Online Decision Transformer

Zheng, Qinqing, Zhang, Amy, Grover, Aditya

arXiv.org Artificial Intelligence 

Generative pretraining for sequence modeling has emerged as a unifying paradigm for machine learning in a number of domains and modalities, notably in language and vision (Radford et al., 2018; Chen et al., 2020; Brown et al., 2020; Lu et al., 2022). Recently, such a pretraining paradigm has been extended to offline reinforcement learning (RL) (Chen et al., 2021; Janner et al., 2021), wherein an agent is trained to autoregressively maximize the likelihood of trajectories in the offline dataset. During training, this paradigm essentially converts offline RL to a supervised learning problem (Schmidhuber, 2019; Srivastava et al., 2019; Emmons et al., 2021). However, these works present an incomplete picture as policies learned via offline RL are limited by the quality of the training dataset and need to be finetuned to the task of interest via online interactions. It remains an open question whether such supervised learning paradigm can be extended to online settings. Unlike language and perception, online finetuning for RL is fundamentally different from the pretraining phase as it involves data acquisition via exploration.
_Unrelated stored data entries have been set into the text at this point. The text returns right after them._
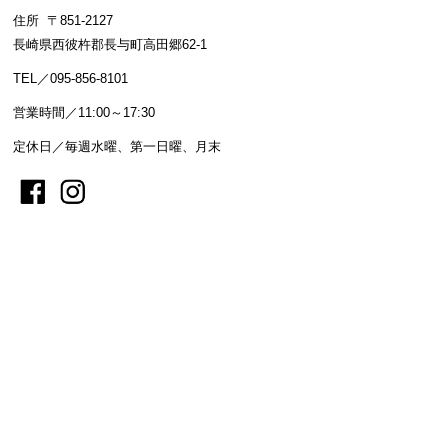
住所 〒851-2127
長崎県西彼杵郡長与町高田郷62-1
TEL／095-856-8101
営業時間／11:00～17:30
定休日／毎週水曜、第一日曜、月末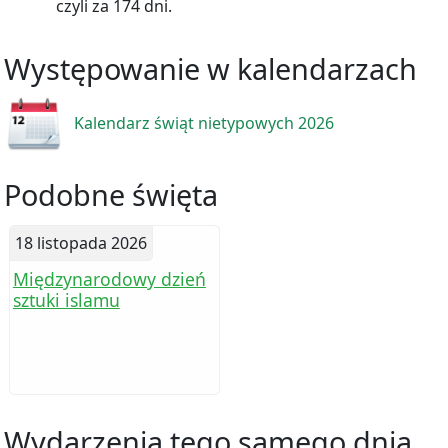
czyli za 174 dni.
Występowanie w kalendarzach
Kalendarz świąt nietypowych 2026
Podobne święta
18 listopada 2026
Międzynarodowy dzień
sztuki islamu
Wydarzenia tego samego dnia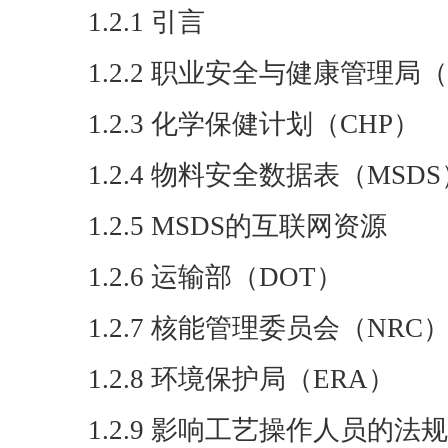
1.2.1 引言
1.2.2 职业安全与健康管理局（
1.2.3 化学保健计划（CHP）
1.2.4 物料安全数据表（MSDS
1.2.5 MSDS的互联网资源
1.2.6 运输部（DOT）
1.2.7 核能管理委员会（NRC
1.2.8 环境保护局（ERA）
1.2.9 影响工艺操作人员的法规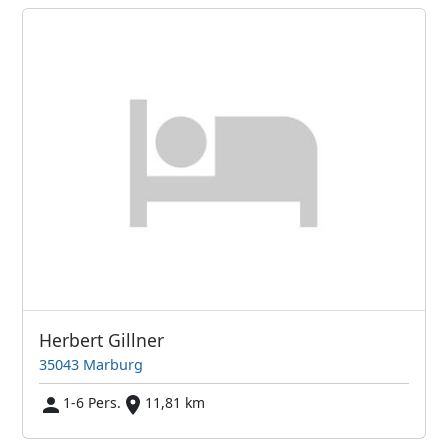
Herbert Gillner
35043 Marburg
1-6 Pers.
11,81 km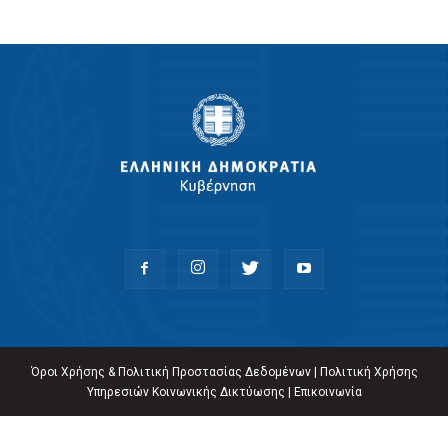
Όροι Χρήσης & Πολιτική Προστασίας Δεδομένων
|
Πολιτική Χρήσης
Υπηρεσιών Κοινωνικής Δικτύωσης
|
Επικοινωνία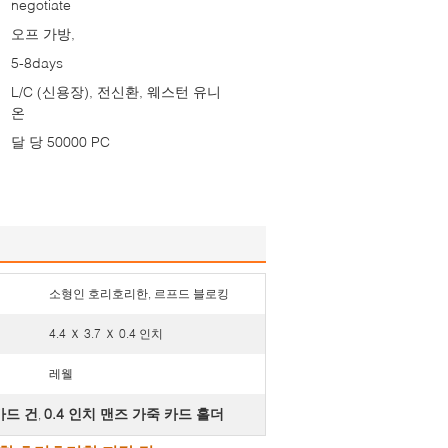
negotiate
오프 가방,
5-8days
L/C (신용장), 전신환, 웨스턴 유니
온
달 당 50000 PC
소형인 호리호리한, 르프드 블로킹
4.4 Ｘ 3.7 Ｘ 0.4 인치
레웰
카드 건
0.4 인치 맨즈 가죽 카드 홀더
,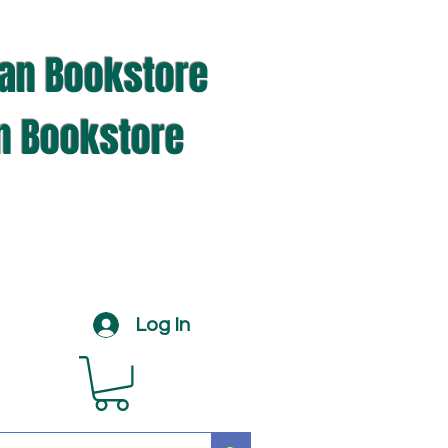
ian Bookstore
an Bookstore
Log In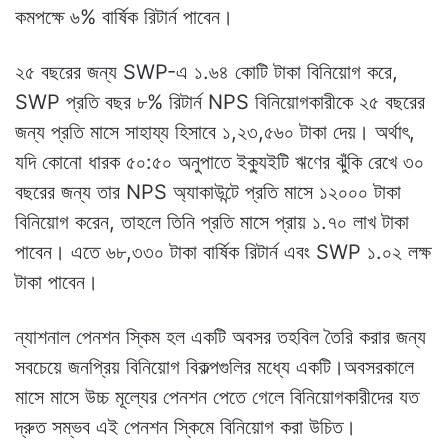
কমপক্ষে ৬% বার্ষিক রিটার্ন পাবেন।
২৫ বছরের জন্য SWP-এ ১.৬৪ কোটি টাকা বিনিয়োগ করে,
SWP প্রতি বছর ৮% রিটার্ন NPS বিনিয়োগকারীকে ২৫ বছরের
জন্য প্রতি মাসে সাহায্য হিসাবে ১,২৩,৫৬০ টাকা দেয়। অর্থাৎ,
যদি কোনো ধারক ৫০:৫০ অনুপাতে ইক্যুইটি ঋণের ঝুঁকি রেখে ৩০
বছরের জন্য তার NPS অ্যাকাউন্টে প্রতি মাসে ১২০০০ টাকা
বিনিয়োগ করেন, তাহলে তিনি প্রতি মাসে প্রায় ১.৭০ লাখ টাকা
পাবেন। এতে ৬৮,৩৩০ টাকা বার্ষিক রিটার্ন এবং SWP ১.০২ লক্ষ
টাকা পাবেন।
ন্যাশনাল পেনশন স্কিম হল একটি অবসর তহবিল তৈরি করার জন্য
সবচেয়ে জনপ্রিয় বিনিয়োগ বিকল্পগুলির মধ্যে একটি।অবসরকালে
মাসে মাসে উচ্চ মূল্যের পেনশন পেতে গেলে বিনিয়োগকারীদের যত
দ্রুত সম্ভব এই পেনশন স্কিমে বিনিয়োগ করা উচিত।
The need for exploration renders traditional supervised learning objectives (e.g., mean squared error) for offline RL insufficient in the online setting. Moreover, it has been observed that for standard online algorithms, access to offline data can often have zero or even negative effect on the online performance (Nair et al., 2020). Hence, the overall pipeline for offline pretraining followed by online finetuning for RL policies needs a careful consideration of training objectives and protocols.